Auch in Mischumgebungen mit variierendem Artikelmix unterstützen Tischgeräte die Strukturierung der Arbeitsfolge, etwa durch definierte Stationen für Zuschnitt, Polsterintegration und Verschluss. Schnittstellen zu Waagen und Kennzeichnungslösungen erleichtern das Einhalten von Versandvorgaben und die lückenlose Dokumentation.
Beispielhafte Einsatzszenarien
- Elektronik: Vorbereitung und Verschluss stoßgedämpfter Versandverpackungen für sensible Baugruppen.
- Lebensmittel – trockene Güter: Konfektionierung sekundärer Umverpackungen und Anbringen von Kennzeichnungen.
- Kosmetik: Serienweises Verpacken kleiner Gebinde mit einheitlichem Erscheinungsbild und definierter Verschlusskraft.
- Intralogistik: Unterstützung bei der Kommissionierung, Verpackungskonsolidierung und finalem Verschluss am Packplatz.
- Pharma/Medizintechnik: Vorbereitung von Kleinserien mit dokumentierten Prozessparametern und klaren Kennzeichnungen.
- E‑Commerce-Returns: Standardisierte Aufbereitung und Wiederverpackung retournierten Packguts mit reproduzierbaren Abläufen.
Vor- und Nachteile der Tischpackmaschinen
Ohne Zweifel bringt eine Tischpackmaschine zahlreiche Vorteile mit sich. Ein klarer Vorteil ist ihre Kompaktheit. Sie benötigt wenig Platz und kann somit in beinahe jeder Produktionsumgebung eingesetzt werden. Darüber hinaus beschleunigen solche Geräte den Verpackungsprozess und verbessern dessen Qualität, da sie eine gleichbleibende Qualität und Präzision gewährleisten. Ein weiterer Vorteil ist die Flexibilität. Tischpackmaschinen können verschiedene Materialien verarbeiten, darunter selbstverständlich auch Wellpappe. Gleichzeitig ist der Aufbau häufig modular, wodurch sich Funktionen bedarfsgerecht kombinieren lassen. Andererseits hat der Einsatz von Tischpackmaschinen auch einige Nachteile. Sie sind in erster Linie für kleinere Verpackungsaufgaben konzipiert, was ihre Kapazität für größere oder komplexere Aufgaben einschränkt. Zudem stellt die Anschaffung einer Tischpackmaschine eine signifikante Investition dar, die vorab gut durchdacht werden sollte.

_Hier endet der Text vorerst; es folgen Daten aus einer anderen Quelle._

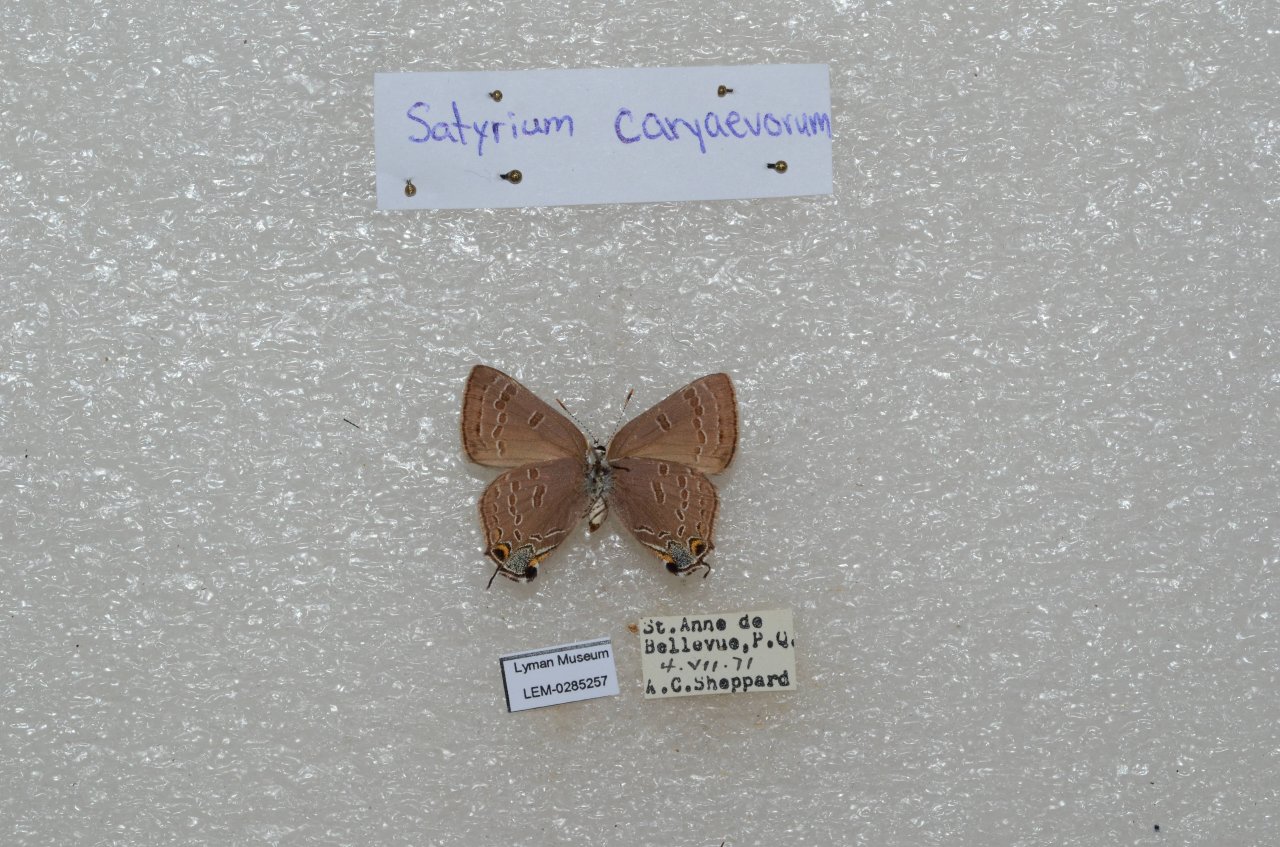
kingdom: Animalia
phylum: Arthropoda
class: Insecta
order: Lepidoptera
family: Lycaenidae
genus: Strymon
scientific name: Strymon caryaevorus
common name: Hickory Hairstreak
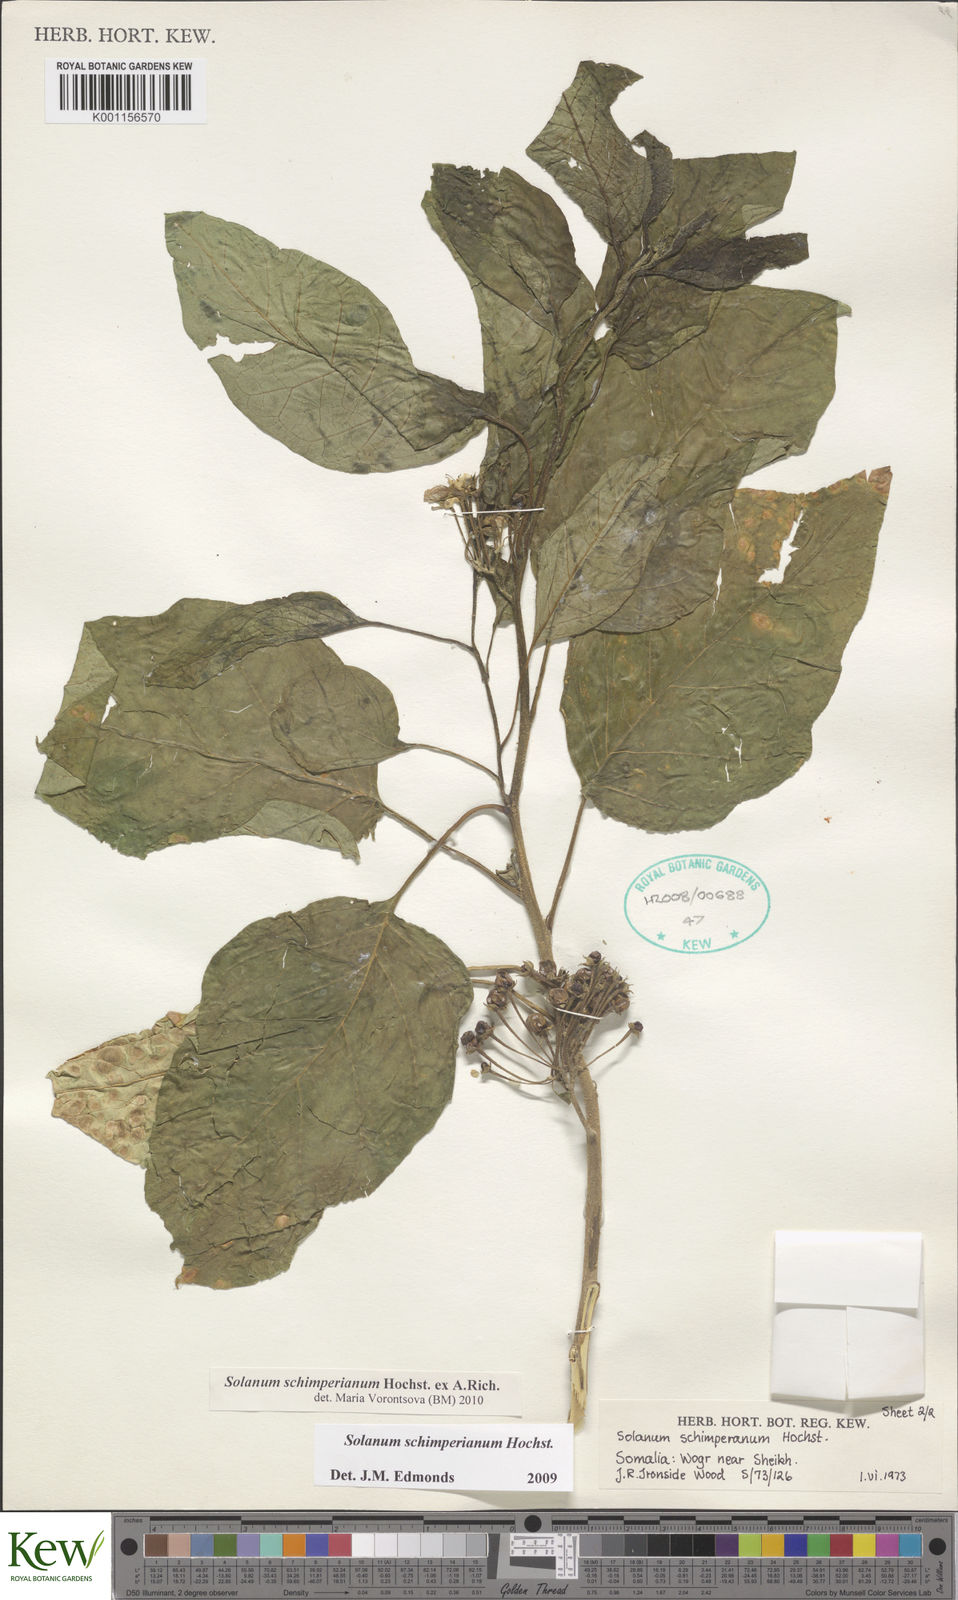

Ergänzend sind Schulungen und klare Arbeitsanweisungen für konstante Ergebnisse sinnvoll. Trotz alledem überwiegen die Vorteile im täglichen Einsatz, weshalb sie sich in vielen Anwendungsszenarien bewähren.
Vorteile im Überblick
- Platzsparend und integrierbar: Einfache Einbindung in bestehende Packplätze und Arbeitsinseln.
- Konstante Ergebnisse: Reproduzierbare Schnitte und Verschlüsse erhöhen die Prozesssicherheit.
- Ergonomie: Reduzierte körperliche Belastung durch Hilfsfunktionen und kurze Greifwege.
- Rüstfreundlich: Schneller Materialwechsel für wechselnde Artikel und kleinere Serien.
- Materialeffizienz: Definierte Längen und saubere Kanten unterstützen einen sparsamen Materialeinsatz.
- Modular erweiterbar: Kombination von Zuschneiden, Verschließen und Kennzeichnen in einer strukturierten Arbeitsfolge.
Potenzielle Einschränkungen
- Format- und Leistungsgrenzen: Ausgelegt für kleine bis mittlere Packgüter und begrenzte Taktzahlen.
- Abhängigkeit vom Bedienpersonal: Qualität und Durchsatz hängen von Qualifikation und Prozessdisziplin ab.
- Wartungs- und Verschleißthemen: Schneid- und Heizelemente benötigen regelmäßige Kontrolle und Pflege.
- Medienbedarf: Je nach Gerät fallen Energie- oder ggf. Druckluftverbräuche an.
- Geräusch- und Wärmeentwicklung: Arbeitsumgebung und Sicherheitszonen sollten entsprechend berücksichtigt werden.
Aufbau, Materialien und Qualitätskriterien
Tischpackmaschinen bestehen häufig aus einem stabilen Grundrahmen mit Arbeitsfläche, modularen Aufnahmen für Materialrollen und Zuschnitte sowie aus Wechselmodulen (Schneid-, Schweiß-, Klebe- oder Umreifungseinheit). Für die Verarbeitung sind die Materialeigenschaften entscheidend: Wellenprofil und Grammatur der Wellpappe, Oberflächenbeschaffenheit von Papieren, Temperaturempfindlichkeit von Folien oder Bandspannungsgrenzen bei Umreifungen. Qualitätsrelevant sind saubere Schnittkanten, definierte Verschlusskräfte, planliegende Kanten sowie beschädigungsfreies Handling des Packguts. Ergänzend wirken sich Faserverlauf, Rillrichtung und Restfeuchte der Wellpappe auf Faltbild und Kantenstabilität aus.
Relevante Kennwerte der Wellpappe
- ECT/FCT: Kanten- und Flachstauchwerte beeinflussen die Belastbarkeit der Verpackung im Stapel und während der Handhabung.
- Grammatur und Wellenprofil: Bestimmen Steifigkeit, Biegeverhalten und Schneidbarkeit der Zuschnitte.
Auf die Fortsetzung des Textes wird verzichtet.